“We can’t direct the wind but we can adjust the sails.”
A little over a week ago, I endured a shoulder injury leaving me unable to practice for a while. I was (and am still) totally bummed that I can’t practice, but it got me really thinking about the teaching aspect of our training. It’s difficult when you’re not able to practice and feel things in your own body, but there is much to learn outside of the physical practice. With our training just a little over halfway through, I find myself asking the question-
What does it take to be a good teacher?
I’ve had the opportunity to be an observer in a few classes over the past few days and it’s a completely new experience for me. It’s really incredible to watch and listen to skilled teachers lead a room through 60/75 minutes of class. When I’m practicing, I try to pay attention to what the teacher is doing and remember a cue that really worked or a transition I loved, but sometimes I’m so into my practice that I don’t always remember these things when I’m done. I’m in the zone.
Well the last few days I’ve gotten really into the zone of teaching. When I’m sitting in a class and just observing, I can take endless notes and try to assess the room as a teacher does. It’s been really eye opening in terms of sequencing and how much some teachers are able to fit into the span of an hour. I’ve noticed a few things that my favorite teachers have in common: their ability to listen to the room, their balance of knowledge and humility, and their ability to adapt to the needs of the students. As a teacher there are so many things you need to think about and be prepared for- it’s really incredible to watch how different teachers balance all of it.
Breath is so important. Until observing, I’ve never realized just how many breath cues a teacher makes throughout class. One of my teachers said it perfectly the other night, “Your breath sets the tempo for the practice.” As a teacher, you must be really tuned in to your students breath. I noticed the other night when the breath seemed to drop out of the room and within a few beats of this occurring the teacher gave a reminder about the breath and the room came back to life. It’s like a dance. Sometimes subtle, sometimes more obvious- either way, listening and being in tune with the class is so important.
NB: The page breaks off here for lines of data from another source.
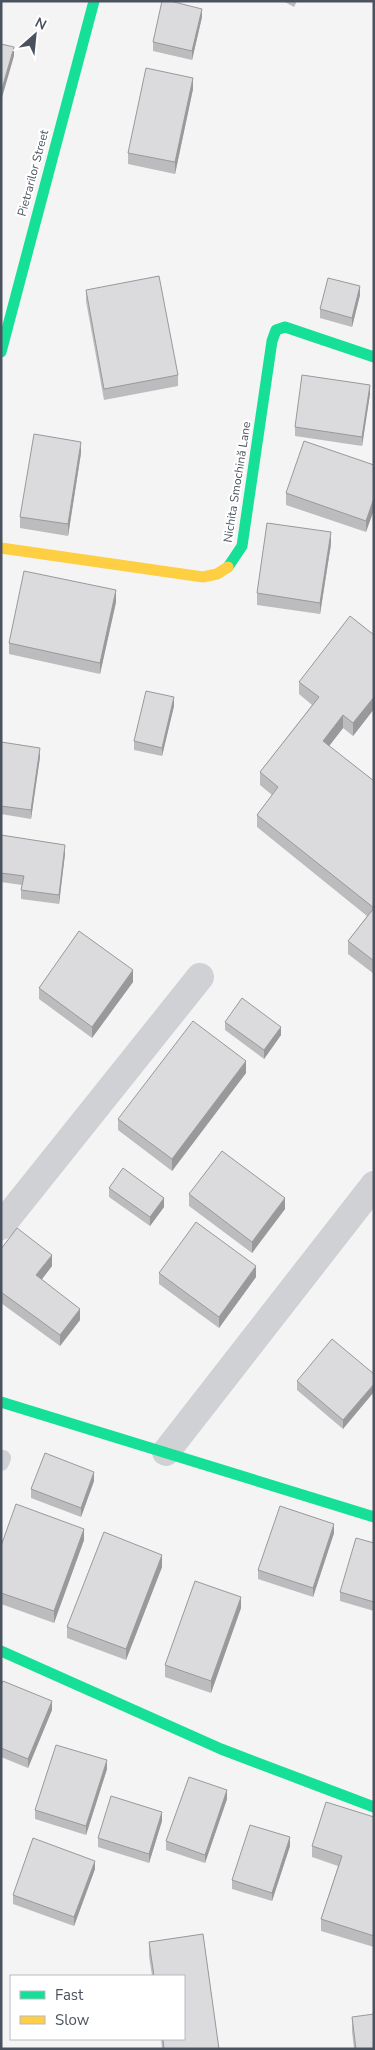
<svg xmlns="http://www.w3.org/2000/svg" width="375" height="2050" font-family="'Nunito Sans',sans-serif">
  <rect width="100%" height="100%" fill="#f4f4f4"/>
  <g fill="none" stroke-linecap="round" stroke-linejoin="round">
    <path stroke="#d0d1d4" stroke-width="16" d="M 1,1463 L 3,1458"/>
    <path stroke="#d0d1d4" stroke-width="28" d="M 1,1226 L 200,977
      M 166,1452 L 374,1185"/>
    <path stroke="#16e098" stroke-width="11" d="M 1,352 L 94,1
      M 228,567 L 242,546 L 272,341 L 276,330 L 285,327 L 374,357
      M 1,1402 L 374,1517
      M 1,1651 L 221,1749 L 374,1807"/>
    <path stroke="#ffcf43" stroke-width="11" d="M 1,548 L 203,577 L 217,574 L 228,567"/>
  </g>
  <path fill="#bcbcbe" d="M 283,1 L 297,1 L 294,7 Z
    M 202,17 L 192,60 L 153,51 L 153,42 Z
    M 193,89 L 175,174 L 128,164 L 128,153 Z
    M 86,290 L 178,375 L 178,386 L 104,400 L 86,301 Z
    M 360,295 L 352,327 L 320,318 L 320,309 Z
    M 370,394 L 362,446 L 295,436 L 295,427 Z
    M 81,453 L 68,536 L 20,528 L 20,517 Z
    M 374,465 L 366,532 L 286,505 L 286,493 Z
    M 331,544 L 320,614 L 257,605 L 257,593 Z
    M 116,602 L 100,674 L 9,654 L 9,643 Z
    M 374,635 L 374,709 L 353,736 L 343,728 L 329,746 L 374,781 L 374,974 L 348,954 L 348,941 L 367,916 L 257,827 L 257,815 L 272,795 L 260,785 L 260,772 L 312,705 L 299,694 L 299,682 Z
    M 174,706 L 162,756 L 134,750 L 134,741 Z
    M 1,742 L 40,757 L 31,819 L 1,814 Z
    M 1,835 L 65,854 L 59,904 L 21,899 L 21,890 L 22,885 L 1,882 Z
    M 133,982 L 92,1038 L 39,999 L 39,988 Z
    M 225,1022 L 281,1035 L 264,1059 L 225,1030 Z
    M 246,1073 L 172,1171 L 118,1130 L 118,1119 Z
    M 109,1188 L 164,1207 L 150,1226 L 109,1197 Z
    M 189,1194 L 285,1209 L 252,1253 L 189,1206 Z
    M 1,1249 L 52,1266 L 42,1279 L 80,1320 L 60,1346 L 1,1303 Z
    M 159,1273 L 256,1277 L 219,1328 L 159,1284 Z
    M 374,1374 L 343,1429 L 297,1390 L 297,1381 Z
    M 94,1481 L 81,1517 L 31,1498 L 31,1489 Z
    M 334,1533 L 313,1597 L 258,1579 L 258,1570 Z
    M 84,1540 L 54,1623 L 1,1604 L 1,1546 Z
    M 374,1543 L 374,1611 L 340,1601 L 340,1592 Z
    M 162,1567 L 126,1660 L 67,1638 L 67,1627 Z
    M 241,1608 L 211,1693 L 165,1677 L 165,1665 Z
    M 1,1685 L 52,1710 L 28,1768 L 1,1757 Z
    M 107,1769 L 86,1835 L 35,1819 L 35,1810 Z
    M 227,1799 L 205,1863 L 166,1850 L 166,1841 Z
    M 374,1817 L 374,1947 L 321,1931 L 321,1919 L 338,1866 L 312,1857 L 312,1846 Z
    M 162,1821 L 149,1863 L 98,1847 L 98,1838 Z
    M 290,1846 L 272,1901 L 232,1889 L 232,1880 Z
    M 95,1869 L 74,1926 L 13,1904 L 13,1895 Z
    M 203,1934 L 219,2049 L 162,2049 L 161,2039 L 184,2039 L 184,1976 L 152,1976 L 149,1956 L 149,1942 Z
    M 352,2017 L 374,2049 L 354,2049 L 352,2031 Z"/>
  <path fill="#99999b" d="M 202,9 L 202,17 L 192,60 L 192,51 Z
    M 14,47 L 14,56 L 1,101 L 1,92 Z
    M 193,78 L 193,89 L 175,174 L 175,162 Z
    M 360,286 L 360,295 L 352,327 L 352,318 Z
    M 370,385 L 370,394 L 362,446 L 362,437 Z
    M 81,442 L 81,453 L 68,536 L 68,524 Z
    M 374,498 L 374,510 L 366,532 L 366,521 Z
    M 331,532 L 331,544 L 320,614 L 320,603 Z
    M 116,590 L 116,602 L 100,674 L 100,663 Z
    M 174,697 L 174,706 L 162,756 L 162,748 Z
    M 374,697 L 374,709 L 353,736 L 353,723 Z
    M 343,715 L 343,728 L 323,754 L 323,741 Z
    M 40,748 L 40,757 L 31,819 L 31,810 Z
    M 65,845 L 65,854 L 59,904 L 59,895 Z
    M 133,970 L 133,982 L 92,1038 L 92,1027 Z
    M 281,1027 L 281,1035 L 264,1059 L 264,1050 Z
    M 246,1061 L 246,1073 L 172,1171 L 172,1159 Z
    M 164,1198 L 164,1207 L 150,1226 L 150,1217 Z
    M 285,1198 L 285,1209 L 252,1253 L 252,1242 Z
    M 52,1255 L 52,1266 L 36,1287 L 36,1275 Z
    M 256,1266 L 256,1277 L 219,1328 L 219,1317 Z
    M 80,1309 L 80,1320 L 60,1346 L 60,1335 Z
    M 374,1384 L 374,1392 L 343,1429 L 343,1420 Z
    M 94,1472 L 94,1481 L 81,1517 L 81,1508 Z
    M 334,1524 L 334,1533 L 313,1597 L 313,1588 Z
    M 84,1529 L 84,1540 L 54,1623 L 54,1611 Z
    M 162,1555 L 162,1567 L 126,1660 L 126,1649 Z
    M 241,1597 L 241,1608 L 211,1693 L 211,1681 Z
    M 52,1701 L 52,1710 L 28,1768 L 28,1759 Z
    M 107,1760 L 107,1769 L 86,1835 L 86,1826 Z
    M 227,1790 L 227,1799 L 205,1863 L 205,1855 Z
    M 162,1812 L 162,1821 L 149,1863 L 149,1854 Z
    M 290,1837 L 290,1846 L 272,1901 L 272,1893 Z
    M 95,1861 L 95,1869 L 74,1926 L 74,1917 Z"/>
  <path fill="#dbdbdd" stroke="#99999b" d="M 162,1 L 170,1 L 202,9 L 192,51 L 153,42 Z
    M 1,44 L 14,47 L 1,92 Z
    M 146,68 L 193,78 L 175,162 L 128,153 Z
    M 159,276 L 178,375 L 104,389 L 86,290 Z
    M 328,278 L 360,286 L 352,318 L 320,309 Z
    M 302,375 L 370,385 L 362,437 L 295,427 Z
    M 34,434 L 81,442 L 68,524 L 20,517 Z
    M 304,441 L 374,465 L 374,498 L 366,521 L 286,493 Z
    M 267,523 L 331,532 L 320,603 L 257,593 Z
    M 24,571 L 116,590 L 100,663 L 9,643 Z
    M 350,616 L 374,635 L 374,697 L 353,723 L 343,715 L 323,741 L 374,781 L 374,961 L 348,941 L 374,908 L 257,815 L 278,787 L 260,772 L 319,697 L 299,682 Z
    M 146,691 L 174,697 L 162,748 L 134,741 Z
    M 1,742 L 40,748 L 31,810 L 1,806 Z
    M 1,835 L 65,845 L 59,895 L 21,890 L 24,876 L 1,873 Z
    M 79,931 L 133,970 L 92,1027 L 39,988 Z
    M 242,998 L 281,1027 L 264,1050 L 225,1022 Z
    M 193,1021 L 246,1061 L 172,1159 L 118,1119 Z
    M 222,1151 L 285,1198 L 252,1242 L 189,1194 Z
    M 123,1168 L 164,1198 L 150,1217 L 109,1188 Z
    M 196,1222 L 256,1266 L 219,1317 L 159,1273 Z
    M 17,1228 L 52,1255 L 36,1275 L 80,1309 L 60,1335 L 1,1292 L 1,1249 Z
    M 332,1339 L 374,1374 L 374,1384 L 343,1420 L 297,1381 Z
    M 45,1453 L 94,1472 L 81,1508 L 31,1489 Z
    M 16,1504 L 84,1529 L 54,1611 L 1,1593 L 1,1546 Z
    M 280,1506 L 334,1524 L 313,1588 L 258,1570 Z
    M 104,1532 L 162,1555 L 126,1649 L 67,1627 Z
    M 356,1538 L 374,1543 L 374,1602 L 340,1592 Z
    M 195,1581 L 241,1597 L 211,1681 L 165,1665 Z
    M 3,1681 L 52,1701 L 28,1759 L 1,1748 L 1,1685 Z
    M 56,1745 L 107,1760 L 86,1826 L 35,1810 Z
    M 189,1777 L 227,1790 L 205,1855 L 166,1841 Z
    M 111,1796 L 162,1812 L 149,1854 L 98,1838 Z
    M 326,1802 L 374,1817 L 374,1936 L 321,1919 L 342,1856 L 312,1846 Z
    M 250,1825 L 290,1837 L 272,1893 L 232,1880 Z
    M 33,1838 L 95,1861 L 74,1917 L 13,1895 Z
    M 203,1934 L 219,2049 L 164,2049 L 163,2039 L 184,2039 L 184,1976 L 154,1976 L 149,1942 Z
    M 374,2014 L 374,2049 L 356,2049 L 352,2017 Z"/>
  <g text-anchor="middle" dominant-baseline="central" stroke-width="4.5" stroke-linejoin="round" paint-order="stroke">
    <g font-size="12" fill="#4b525f" stroke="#fff">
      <text transform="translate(33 173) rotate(-75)">Pietrarilor Street</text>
      <text transform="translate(237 482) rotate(-81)">Nichita Smochină Lane</text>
    </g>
  </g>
  <rect width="375" height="2050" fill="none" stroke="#4b525f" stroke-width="5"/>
  <rect x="10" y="1975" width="175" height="65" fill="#ffffff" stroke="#b7babf"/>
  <rect x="20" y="1991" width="25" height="8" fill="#16e098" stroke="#b7babf"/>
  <text x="55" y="2000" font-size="15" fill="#4b525f">Fast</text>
  <rect x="20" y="2016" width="25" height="8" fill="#ffcf43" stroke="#b7babf"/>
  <text x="55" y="2025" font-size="15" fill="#4b525f">Slow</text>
  <g transform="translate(35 35) rotate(27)" stroke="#ffffff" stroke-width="4" paint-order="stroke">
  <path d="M0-4L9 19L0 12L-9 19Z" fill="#4b525f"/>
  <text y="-8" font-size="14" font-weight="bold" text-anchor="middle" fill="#4b525f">N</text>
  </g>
</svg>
Balance through knowledge and humility. Tonight while observing, I noticed when the teacher almost skipped a movement they had cued on the first side- as she caught it, she kept her calm and gently said, “Sorry guys, I almost left you unbalanced.” She then fluidly cued them through the pose and the class never missed a beat. Even in her humility of admitting she forgot something, she shared the knowledge of the importance of balance in our practice.
Adaptability. I’ve often witnessed that classes can be filled with a very mixed level of practitioners- which could be overwhelming and daunting. I witnessed it the other night and I listened as the teacher gave variations to poses and offered adjustments- taking a little extra time where they could to guide the class and letting the students find things for themselves when necessary. They were present, steady, and supportive while still being adaptable to the needs of the room.
I am doing my best to stay positive and focus on the aspects of training that I can right now- despite how much I would love to be hanging out in a handstand! Even if I can’t physically practice, it’s inspiring to watch experienced teachers guide a room of students. It’s also a reminder to slow down and listen to my body- a good lesson that I seem to constantly be in need of and one that can only benefit me if I am lucky enough to teach one day. Both teaching and practicing yoga offers so many lessons and opportunities to grow. I’m trying to take in as much as I can.